As announced in our previous blog, Pierre Kreemer, Alison Macleod, Victor Chan Yin, Yves Courtois, Jane Wilkinson, Lutfije Aktan, Mickael Tabart and I joined the ALFI London Roadshow that took place in the fantastic historical setting which is Guildhall on 14 May 2014. Just like the success of The Clash hit “London Calling” – which often makes it’s way onto lists of the greatest songs of all time – this ALFI Roadshow was probably one of the most spectacular and successful to date.
With over 950 attendees – the highest number ever for an ALFI Roadshow – and the right combination of professionals from Luxembourg and the UK, the roadshow offered plenty of networking opportunities. As Luxembourg Minister of Finance Pierre Gramegna pointed out, there are strong links between the UK and Luxembourg in the asset management business and both countries have demonstrated their long term commitment to the fund industry as well as their key strengths and experience.
What was hot?
As expected, AIFMD was at the heart of many conversations. Statistics regarding AIFM authorizations were discussed, including the rather limited number of license requests from internally-managed AIFMs, which may be compared to the continuous decrease in UCITS self-managed SICAVs.

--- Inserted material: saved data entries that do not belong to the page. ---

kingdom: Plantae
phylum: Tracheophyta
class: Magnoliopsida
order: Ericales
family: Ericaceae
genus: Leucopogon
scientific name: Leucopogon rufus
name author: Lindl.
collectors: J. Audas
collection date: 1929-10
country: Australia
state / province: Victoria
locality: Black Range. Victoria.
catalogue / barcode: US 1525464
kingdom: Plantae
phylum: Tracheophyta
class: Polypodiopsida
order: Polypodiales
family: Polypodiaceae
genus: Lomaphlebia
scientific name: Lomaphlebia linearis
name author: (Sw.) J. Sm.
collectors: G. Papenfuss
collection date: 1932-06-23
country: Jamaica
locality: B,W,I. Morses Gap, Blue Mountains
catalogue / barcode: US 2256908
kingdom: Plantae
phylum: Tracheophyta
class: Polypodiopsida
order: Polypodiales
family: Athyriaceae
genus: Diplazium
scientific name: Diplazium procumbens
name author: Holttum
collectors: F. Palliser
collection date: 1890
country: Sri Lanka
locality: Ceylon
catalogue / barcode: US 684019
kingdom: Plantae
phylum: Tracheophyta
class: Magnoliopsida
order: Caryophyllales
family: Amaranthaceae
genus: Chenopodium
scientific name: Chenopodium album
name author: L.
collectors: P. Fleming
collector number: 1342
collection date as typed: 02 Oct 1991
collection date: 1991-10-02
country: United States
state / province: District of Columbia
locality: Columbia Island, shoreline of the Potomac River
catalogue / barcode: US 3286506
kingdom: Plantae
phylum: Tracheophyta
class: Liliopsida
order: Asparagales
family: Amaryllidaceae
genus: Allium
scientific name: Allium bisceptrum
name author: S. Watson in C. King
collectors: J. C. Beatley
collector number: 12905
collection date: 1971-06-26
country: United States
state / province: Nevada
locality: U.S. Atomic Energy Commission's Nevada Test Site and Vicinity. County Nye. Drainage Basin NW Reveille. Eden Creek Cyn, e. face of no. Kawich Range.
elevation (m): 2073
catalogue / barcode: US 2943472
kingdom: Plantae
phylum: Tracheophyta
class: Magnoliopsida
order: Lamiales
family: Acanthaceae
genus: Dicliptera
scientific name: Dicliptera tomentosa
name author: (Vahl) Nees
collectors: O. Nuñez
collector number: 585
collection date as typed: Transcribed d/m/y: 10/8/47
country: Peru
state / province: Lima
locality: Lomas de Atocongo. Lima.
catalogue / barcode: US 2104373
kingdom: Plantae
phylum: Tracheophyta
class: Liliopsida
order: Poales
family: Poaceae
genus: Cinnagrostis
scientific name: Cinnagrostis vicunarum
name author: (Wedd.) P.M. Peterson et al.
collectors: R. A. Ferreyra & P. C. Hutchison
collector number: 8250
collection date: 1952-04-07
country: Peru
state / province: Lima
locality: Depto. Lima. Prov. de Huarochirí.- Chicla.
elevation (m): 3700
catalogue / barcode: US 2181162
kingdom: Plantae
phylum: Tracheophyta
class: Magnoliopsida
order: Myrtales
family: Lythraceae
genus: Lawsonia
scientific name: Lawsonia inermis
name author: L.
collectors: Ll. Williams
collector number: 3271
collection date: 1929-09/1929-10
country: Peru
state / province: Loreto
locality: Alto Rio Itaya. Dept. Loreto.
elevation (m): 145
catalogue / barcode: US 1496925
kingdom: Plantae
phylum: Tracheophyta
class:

AIFMD, which was initially perceived as an additional layer of regulation, is now viewed as a real opportunity for distribution – but also for asset managers – to review their current business model and rationalise their products.
Many asset managers are finalizing their strategy, such as where to domicile their Management Company and Funds. Others are still in waiting mode, especially managers outside Europe. The first step is to obtain the AIFM license, before further reviewing business models and working towards efficiency gains.
Although UCITS is a little pale beside AIFMD, it is still the flagship product for Luxembourg. The brand is now mature and growth comes from additional inflows rather than from additional fund launches: total assets have increased by 30% over the past 5 years, although fund launches were at their lowest level in 2013. The industry is in product innovation and concentration mode in order to gain efficiencies. A key barrier for additional fund launches is the cost of the product, partly driven by the continuous increase in regulatory requirements. However the potential for growth remains, significant and is driven by demography and related pension schemes, large emerging markets with high potential for distribution – such as Asia and Latin America – as well as product innovation: RQFII UCITS, short duration bond ETFs, Multi-credit investment strategies and smart beta and alternative index strategies were quoted as examples during the conference.
Hedge Funds: The impact of AIFMD on hedge funds was discussed at length. The choice of domicile for the AIF is largely influenced by the investors: when Continental European investors are involved, Luxembourg is their preferred location. Taxation remains an issue that needs to be considered by asset managers when choosing their AIF’s domicile. Regarding the distribution of AIFs, the general consensus was that notification to regulators seems to be going well. Private placements are still an option, but some countries are stricter than others, meaning that it really depends on the distribution strategy of the asset managers. Finally, with regards to valuation, it is recommended to have a valuation committee in place with robust processes for the identification of sources and escalation procedures for illiquid positions.
Real Estate: The BEPS (base erosion and profit shifting) draft proposals are likely to impact how alternative investment funds are set-up. Together with AIFMD, these measures should lead to a consolidation and concentration of senior substance, as well as experts, in key jurisdictions. Substance is becoming a critical topic and Luxembourg should seize this opportunity to further strengthen its prime jurisdiction status for the launch of investment funds.
Private Equity: the discussion started with a survey about the large Private Equity firms’ perceptions about the Luxembourg environment and, specifically, its key strengths and weaknesses. Interestingly, a significant number of General Partners are considering Luxembourg as a potential location for their fundraising vehicle. Yves explained how to address the challenge of valuation in an AIFMD setting and how to find innovative solutions while remaining cost effective. The developments behind the OECD paper on BEPS was also highlighted, especially the need to strengthen real substance.
Luxembourg remains the leading domicile for Responsible Investing Funds in Europe; this is based upon the country’s long track record and reputation in the financial sector and also as the place with the investment vehicles which asset managers are looking for. Impact Investing and Microfinance are also being addressed, with the creation of tailored legal structures – such as the social impact company and EU SEF – which address these niche markets. Promoters of mainstream SRI funds will also be very pleased to hear that LuxFLAG, the Luxembourg Fund labelling agency, has also just issued an International ESG fund label (in addition to the existing microfinance and environmental labels), addressing the lack of an internationally recognized label for mainstream SRI funds.